Long-time secondary private equity investor Venture Capital Fund of America (VCFA) has held a first closing on its latest fund for $102.8 million. The firm expects the new fund, VCFA Private Equity Partners IV, to have a final close between the end of March and the middle of April with $250 million.
VCFA, which was founded in 1982, has definite commitments for another $21 million that arrived too late for the first closing. In addition, the firm has between $55 million and $140 million in “soft commitments” from limited partners. The last fund the firm raised was VCFA Management IV, a $50 million Bermuda-based fund that closed in 2001.
Limited partners in the fund include American Family Insurance Group, Liberty Mutual, New York State Teachers Retirement System and the University of Richmond. VCFA has taken on some new LPs that include large institutions. The firm has added some smaller university endowments that invested between $3 million and $5 million apiece. VCFA also gained two additional foundations to its LP roster. “Once you have the first closing, everyone knows you mean business. It makes people make a decision,” said Managing Director Dayton Carr, a Smith Barney & Co. veteran. “Some people think they can wait until the last minute and get in-not with us.”
This fund represents a significant shift for the New York-based firm. Previous dedicated secondary funds have been focused on buying venture capital assets. VCFA Private Equity Partners IV will be 90% invested in the assets of middle- market leverage buyouts. VCFA Venture Partners III is approximately 51% invested and will be completely invested by 2006. VCFA Private Equity Partners IV will take about four years to invest.
“In the venture world there are lots of venture backed portfolio companies that aren’t doing well,” explained Carr, who began doing direct venture investments with his firm Carr Management Co. “There’s a lack of fundamentals and overvaluation. The valuations are going down, but some of the problems remain. We’re interested in smaller and medium sized LBOs. Our prior rates of return have been higher on our LBOs than in our venture investments.
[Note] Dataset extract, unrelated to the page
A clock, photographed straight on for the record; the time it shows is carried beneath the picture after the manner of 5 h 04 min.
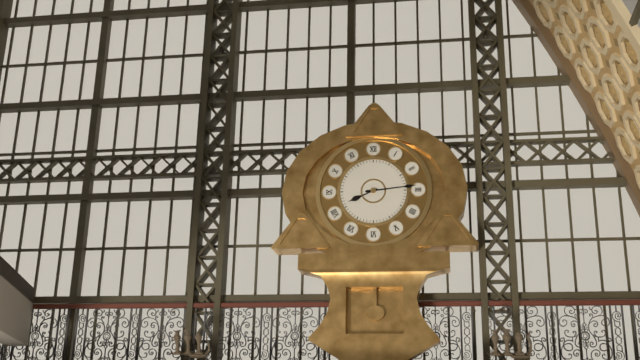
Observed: 8 h 14 min
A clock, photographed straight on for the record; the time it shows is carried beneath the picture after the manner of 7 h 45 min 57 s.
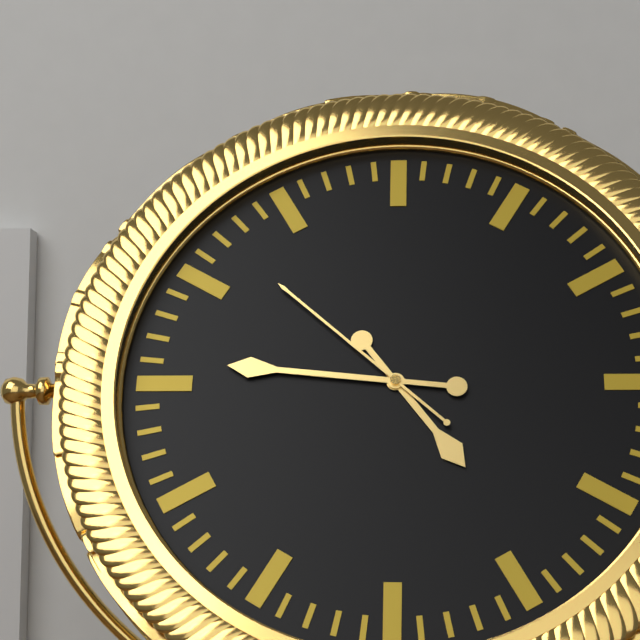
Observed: 4 h 46 min 52 s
Overall I think the fundamentals of LBOs are better.” He also added that lower prices and fewer competitors make investing in small-and middle-market LBO assets attractive.
VCFA is actively pursuing a handful of buyout deals already for the new fund. The firm will likely add one partner and one associate as the fund closes. VCFA currently has two additional investment staff working on a consulting basis. The firm currently has four managing directors and has offices in Chicago and San Francisco in addition to its New York headquarters.